- **Passage to read**:
════

Introduction McCurley, Lynch and Jackson (2012) suggest that volunteers are an underused resource and that volunteers can and should make a significant contribution to an organisation’s strategic objectives. St Catherine’s currently has more than 800 volunteers.

Aim To set the strategic direction for volunteering, recognising the central role volunteers play in the delivery of services and support functions. A compelling and collaborative vision was needed to unite all services behind the ambition to enhance how we recruit, induct, value, celebrate, and develop volunteers, as well as innovating how they are included in the delivery of our services.

Method In 2014–15 every line manager across the organisation was consulted, exploring strengths, challenges and ambitions. The volunteer development manager shadowed existing volunteers, analysed how well we articulate our vision and the appetite for revolutionising our approach. Finally a gap analysis of our position against key national standards, including Investing in Volunteers, was undertaken to benchmark our approach.

════

- **Dataset excerpts**:
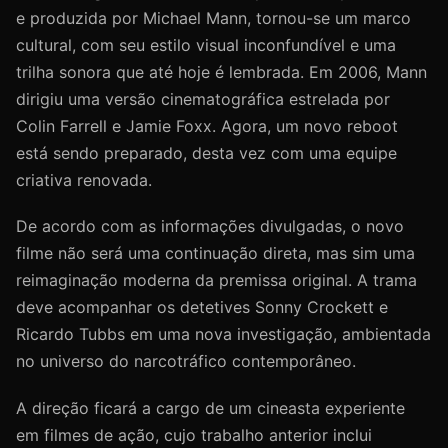
e produzida por Michael Mann, tornou-se um marco
cultural, com seu estilo visual inconfundível e uma
trilha sonora que até hoje é lembrada. Em 2006, Mann
dirigiu uma versão cinematográfica estrelada por
Colin Farrell e Jamie Foxx. Agora, um novo reboot
está sendo preparado, desta vez com uma equipe
criativa renovada.
De acordo com as informações divulgadas, o novo
filme não será uma continuação direta, mas sim uma
reimaginação moderna da premissa original. A trama
deve acompanhar os detetives Sonny Crockett e
Ricardo Tubbs em uma nova investigação, ambientada
no universo do narcotráfico contemporâneo.
A direção ficará a cargo de um cineasta experiente
em filmes de ação, cujo trabalho anterior inclui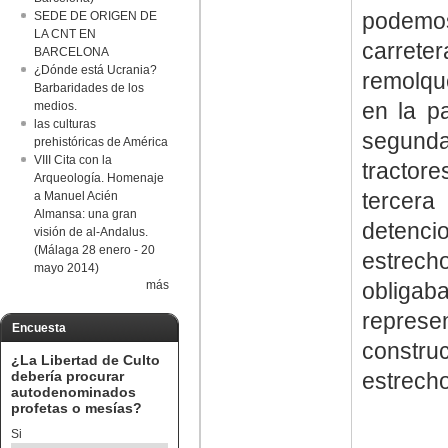
podemo
SEDE DE ORIGEN DE
LA CNT EN
carrete
BARCELONA
¿Dónde está Ucrania?
remolqu
Barbaridades de los
en la pa
medios.
las culturas
segund
prehistóricas de América
VIII Cita con la
tractore
Arqueología. Homenaje
tercer
a Manuel Acién
Almansa: una gran
detenc
visión de al-Andalus.
(Málaga 28 enero - 20
estrecho
mayo 2014)
obliga
más
repres
Encuesta
constru
¿La Libertad de Culto
estrech
debería procurar
autodenominados
profetas o mesías?
Si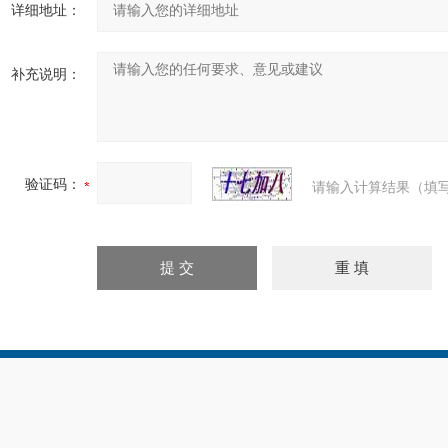
详细地址：
补充说明：
验证码：
请输入计算结果（填写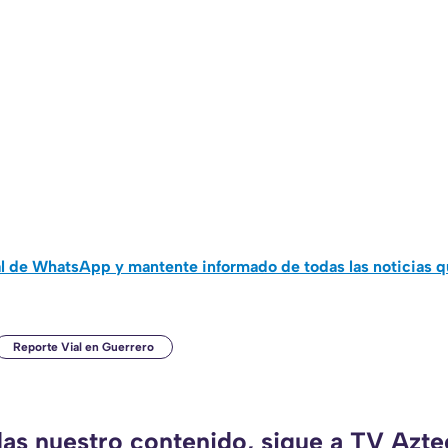
al de WhatsApp y mantente informado de todas las noticias 
Reporte Vial en Guerrero
das nuestro contenido, sigue a TV Azt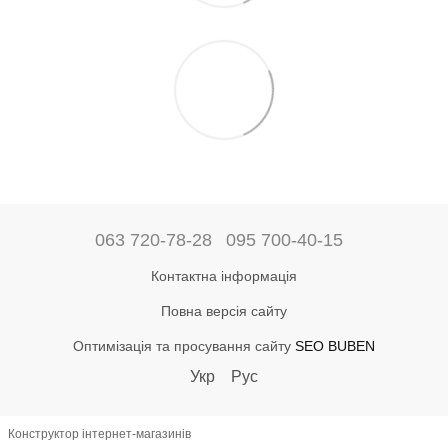
063 720-78-28
095 700-40-15
Контактна інформація
Повна версія сайту
Оптимізація та просування сайту
SEO BUBEN
Укр
Рус
Конструктор інтернет-магазинів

════

- **Your task**: Translate this sentence from the volunteering text into Spanish: "St Catherine’s currently has more than 800 volunteers." The listing is separate material and has no connection to the volunteering text.

- **Answer area**: St Catherine’s cuenta actualmente con más de 800 voluntarios.